*** INPUT MATERIAL Section Begins ***
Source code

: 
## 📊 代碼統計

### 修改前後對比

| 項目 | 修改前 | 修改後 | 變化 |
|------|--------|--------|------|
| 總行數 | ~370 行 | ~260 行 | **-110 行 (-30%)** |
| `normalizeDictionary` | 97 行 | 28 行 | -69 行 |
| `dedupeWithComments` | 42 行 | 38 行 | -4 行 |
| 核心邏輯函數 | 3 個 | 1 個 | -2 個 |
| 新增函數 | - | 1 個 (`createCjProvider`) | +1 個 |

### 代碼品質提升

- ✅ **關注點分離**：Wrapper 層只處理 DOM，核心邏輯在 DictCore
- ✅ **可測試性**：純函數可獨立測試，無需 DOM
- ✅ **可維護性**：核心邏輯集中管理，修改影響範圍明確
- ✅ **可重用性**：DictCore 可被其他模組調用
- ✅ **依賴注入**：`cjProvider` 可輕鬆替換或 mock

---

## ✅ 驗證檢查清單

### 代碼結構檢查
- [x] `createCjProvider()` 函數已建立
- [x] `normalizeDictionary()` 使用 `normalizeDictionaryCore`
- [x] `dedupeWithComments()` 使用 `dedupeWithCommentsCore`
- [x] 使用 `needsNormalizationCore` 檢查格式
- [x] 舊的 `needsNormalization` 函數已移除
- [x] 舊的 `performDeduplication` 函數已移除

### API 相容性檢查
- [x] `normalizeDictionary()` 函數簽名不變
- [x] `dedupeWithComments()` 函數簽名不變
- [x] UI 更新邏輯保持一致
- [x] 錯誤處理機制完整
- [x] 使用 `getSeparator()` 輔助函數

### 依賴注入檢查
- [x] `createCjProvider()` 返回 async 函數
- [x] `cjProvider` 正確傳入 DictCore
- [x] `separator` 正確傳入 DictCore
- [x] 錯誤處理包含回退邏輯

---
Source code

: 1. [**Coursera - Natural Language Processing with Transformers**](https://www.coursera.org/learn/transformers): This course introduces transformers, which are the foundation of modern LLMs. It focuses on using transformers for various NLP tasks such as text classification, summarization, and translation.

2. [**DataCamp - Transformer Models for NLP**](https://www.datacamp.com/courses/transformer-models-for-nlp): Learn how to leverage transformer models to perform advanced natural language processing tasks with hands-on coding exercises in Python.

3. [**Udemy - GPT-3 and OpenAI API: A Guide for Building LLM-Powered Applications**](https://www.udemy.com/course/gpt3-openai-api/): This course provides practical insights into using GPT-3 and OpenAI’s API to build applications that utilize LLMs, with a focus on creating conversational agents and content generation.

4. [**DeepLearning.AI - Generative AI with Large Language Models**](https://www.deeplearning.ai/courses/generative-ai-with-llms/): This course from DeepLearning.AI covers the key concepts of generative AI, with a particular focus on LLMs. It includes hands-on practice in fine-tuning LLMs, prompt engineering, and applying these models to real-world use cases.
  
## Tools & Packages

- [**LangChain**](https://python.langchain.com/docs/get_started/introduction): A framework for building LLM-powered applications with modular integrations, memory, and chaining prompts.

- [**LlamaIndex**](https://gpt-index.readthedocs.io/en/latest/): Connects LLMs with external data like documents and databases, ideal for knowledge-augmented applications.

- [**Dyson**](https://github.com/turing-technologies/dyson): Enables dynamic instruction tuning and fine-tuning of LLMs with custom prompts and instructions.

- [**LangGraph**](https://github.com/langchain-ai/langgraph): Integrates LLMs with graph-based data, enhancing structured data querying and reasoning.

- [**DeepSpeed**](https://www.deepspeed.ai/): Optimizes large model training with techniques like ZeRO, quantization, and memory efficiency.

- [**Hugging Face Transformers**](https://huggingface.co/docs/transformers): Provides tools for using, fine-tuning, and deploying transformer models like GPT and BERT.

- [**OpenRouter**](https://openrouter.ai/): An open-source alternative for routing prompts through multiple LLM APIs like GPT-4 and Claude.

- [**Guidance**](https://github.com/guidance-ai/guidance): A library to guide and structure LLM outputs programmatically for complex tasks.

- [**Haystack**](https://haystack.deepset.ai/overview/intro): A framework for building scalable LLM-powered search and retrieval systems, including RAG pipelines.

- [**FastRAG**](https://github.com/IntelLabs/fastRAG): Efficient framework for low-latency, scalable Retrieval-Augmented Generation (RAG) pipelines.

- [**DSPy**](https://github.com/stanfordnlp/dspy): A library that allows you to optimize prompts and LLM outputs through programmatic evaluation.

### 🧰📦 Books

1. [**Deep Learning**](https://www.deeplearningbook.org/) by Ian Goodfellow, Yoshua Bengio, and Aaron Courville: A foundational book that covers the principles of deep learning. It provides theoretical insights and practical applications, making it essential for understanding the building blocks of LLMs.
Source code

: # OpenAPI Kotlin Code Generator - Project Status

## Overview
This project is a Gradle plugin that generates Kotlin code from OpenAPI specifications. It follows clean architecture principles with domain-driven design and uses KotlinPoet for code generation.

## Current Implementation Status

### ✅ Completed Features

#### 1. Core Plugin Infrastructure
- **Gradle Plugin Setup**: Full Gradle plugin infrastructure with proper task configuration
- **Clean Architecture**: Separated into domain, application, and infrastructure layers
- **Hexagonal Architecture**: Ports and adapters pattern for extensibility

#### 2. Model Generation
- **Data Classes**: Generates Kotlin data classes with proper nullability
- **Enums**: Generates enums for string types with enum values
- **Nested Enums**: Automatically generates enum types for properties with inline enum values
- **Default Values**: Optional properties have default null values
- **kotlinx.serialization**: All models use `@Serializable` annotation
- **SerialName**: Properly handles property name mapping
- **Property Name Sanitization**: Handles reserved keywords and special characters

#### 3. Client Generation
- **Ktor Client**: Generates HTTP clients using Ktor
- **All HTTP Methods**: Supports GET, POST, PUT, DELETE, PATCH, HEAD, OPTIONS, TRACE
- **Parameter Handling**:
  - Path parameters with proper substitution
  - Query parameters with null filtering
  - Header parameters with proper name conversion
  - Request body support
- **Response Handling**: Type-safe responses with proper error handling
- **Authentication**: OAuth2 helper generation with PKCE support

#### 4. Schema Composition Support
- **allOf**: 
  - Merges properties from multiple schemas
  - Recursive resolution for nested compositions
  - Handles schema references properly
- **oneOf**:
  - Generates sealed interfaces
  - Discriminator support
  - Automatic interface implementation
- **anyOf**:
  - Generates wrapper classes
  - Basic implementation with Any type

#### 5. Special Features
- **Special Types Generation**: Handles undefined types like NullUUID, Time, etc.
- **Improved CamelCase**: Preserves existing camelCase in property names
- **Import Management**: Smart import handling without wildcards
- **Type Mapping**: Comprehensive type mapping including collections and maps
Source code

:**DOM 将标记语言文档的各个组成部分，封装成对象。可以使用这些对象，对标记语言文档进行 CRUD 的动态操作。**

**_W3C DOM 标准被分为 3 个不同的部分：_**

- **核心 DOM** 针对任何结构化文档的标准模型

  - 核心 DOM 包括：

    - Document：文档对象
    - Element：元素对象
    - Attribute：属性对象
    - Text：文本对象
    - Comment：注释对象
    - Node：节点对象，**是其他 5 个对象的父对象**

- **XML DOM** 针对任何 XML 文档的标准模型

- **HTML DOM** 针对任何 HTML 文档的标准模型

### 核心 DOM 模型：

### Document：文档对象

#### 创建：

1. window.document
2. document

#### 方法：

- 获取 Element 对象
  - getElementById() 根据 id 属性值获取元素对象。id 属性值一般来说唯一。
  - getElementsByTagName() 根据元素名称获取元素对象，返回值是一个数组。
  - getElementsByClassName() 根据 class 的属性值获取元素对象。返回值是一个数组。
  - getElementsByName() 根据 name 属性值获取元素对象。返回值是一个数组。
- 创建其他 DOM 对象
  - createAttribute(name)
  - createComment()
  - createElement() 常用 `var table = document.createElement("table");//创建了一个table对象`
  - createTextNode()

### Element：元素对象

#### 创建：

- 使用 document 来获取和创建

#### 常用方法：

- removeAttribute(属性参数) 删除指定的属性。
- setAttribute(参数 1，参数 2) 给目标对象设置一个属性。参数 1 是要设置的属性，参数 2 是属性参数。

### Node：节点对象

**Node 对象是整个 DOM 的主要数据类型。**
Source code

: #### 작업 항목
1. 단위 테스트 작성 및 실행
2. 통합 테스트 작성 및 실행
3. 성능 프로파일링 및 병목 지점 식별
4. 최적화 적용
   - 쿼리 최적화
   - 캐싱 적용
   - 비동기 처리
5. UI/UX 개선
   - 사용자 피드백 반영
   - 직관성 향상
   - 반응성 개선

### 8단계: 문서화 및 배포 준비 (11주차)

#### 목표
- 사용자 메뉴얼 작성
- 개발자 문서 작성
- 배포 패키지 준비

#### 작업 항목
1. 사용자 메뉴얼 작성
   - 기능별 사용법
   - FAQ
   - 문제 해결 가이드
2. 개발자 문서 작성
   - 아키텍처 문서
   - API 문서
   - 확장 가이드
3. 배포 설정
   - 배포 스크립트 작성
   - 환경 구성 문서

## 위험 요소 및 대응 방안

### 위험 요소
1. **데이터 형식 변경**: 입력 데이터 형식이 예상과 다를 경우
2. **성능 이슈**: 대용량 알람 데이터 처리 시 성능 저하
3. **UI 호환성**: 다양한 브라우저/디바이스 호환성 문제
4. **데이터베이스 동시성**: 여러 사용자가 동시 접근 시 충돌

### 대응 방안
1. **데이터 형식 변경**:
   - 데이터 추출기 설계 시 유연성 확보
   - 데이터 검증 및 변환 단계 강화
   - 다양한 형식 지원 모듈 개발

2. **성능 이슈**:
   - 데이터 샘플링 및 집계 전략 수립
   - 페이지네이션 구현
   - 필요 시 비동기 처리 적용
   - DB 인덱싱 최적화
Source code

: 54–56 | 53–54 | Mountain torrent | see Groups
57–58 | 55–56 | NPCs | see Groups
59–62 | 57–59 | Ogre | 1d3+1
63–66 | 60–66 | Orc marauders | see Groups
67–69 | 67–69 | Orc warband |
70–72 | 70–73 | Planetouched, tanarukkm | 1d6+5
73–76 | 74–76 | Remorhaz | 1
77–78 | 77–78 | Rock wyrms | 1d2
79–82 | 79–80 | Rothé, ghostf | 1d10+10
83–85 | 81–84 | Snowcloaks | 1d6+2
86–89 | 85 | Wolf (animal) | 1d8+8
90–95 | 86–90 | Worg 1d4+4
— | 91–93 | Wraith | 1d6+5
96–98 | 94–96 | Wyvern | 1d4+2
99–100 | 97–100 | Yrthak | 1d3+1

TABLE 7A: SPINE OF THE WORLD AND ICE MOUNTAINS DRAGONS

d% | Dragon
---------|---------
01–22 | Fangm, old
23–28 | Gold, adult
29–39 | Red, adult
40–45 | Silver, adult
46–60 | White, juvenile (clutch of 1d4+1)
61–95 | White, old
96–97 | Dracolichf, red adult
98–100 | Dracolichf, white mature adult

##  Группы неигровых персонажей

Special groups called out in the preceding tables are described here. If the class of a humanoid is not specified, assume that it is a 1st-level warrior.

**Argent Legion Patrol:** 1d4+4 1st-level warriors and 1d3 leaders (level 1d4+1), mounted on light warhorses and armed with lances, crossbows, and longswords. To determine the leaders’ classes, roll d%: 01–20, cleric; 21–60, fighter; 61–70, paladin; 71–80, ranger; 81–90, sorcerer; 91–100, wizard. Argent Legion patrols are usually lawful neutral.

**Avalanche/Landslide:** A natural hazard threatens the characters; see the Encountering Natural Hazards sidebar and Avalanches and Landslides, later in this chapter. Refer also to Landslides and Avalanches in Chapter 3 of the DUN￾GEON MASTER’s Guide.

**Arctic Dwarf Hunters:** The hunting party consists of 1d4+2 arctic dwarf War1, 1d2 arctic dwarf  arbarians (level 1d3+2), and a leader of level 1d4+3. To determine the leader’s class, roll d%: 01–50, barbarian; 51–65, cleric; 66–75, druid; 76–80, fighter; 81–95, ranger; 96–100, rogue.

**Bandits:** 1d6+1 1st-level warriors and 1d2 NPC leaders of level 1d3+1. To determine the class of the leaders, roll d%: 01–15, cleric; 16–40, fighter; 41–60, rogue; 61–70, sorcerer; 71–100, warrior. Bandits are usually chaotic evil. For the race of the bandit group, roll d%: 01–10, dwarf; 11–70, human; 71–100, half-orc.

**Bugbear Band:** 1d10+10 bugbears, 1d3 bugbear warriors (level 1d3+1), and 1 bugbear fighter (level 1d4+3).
*** INPUT MATERIAL Section Ends ***
Read the entries and pick out all lines that include the word "dedupeWithComments".

| `dedupeWithComments` | 42 行 | 38 行 | -4 行 |
- [x] `dedupeWithComments()` 使用 `dedupeWithCommentsCore`
- [x] `dedupeWithComments()` 函數簽名不變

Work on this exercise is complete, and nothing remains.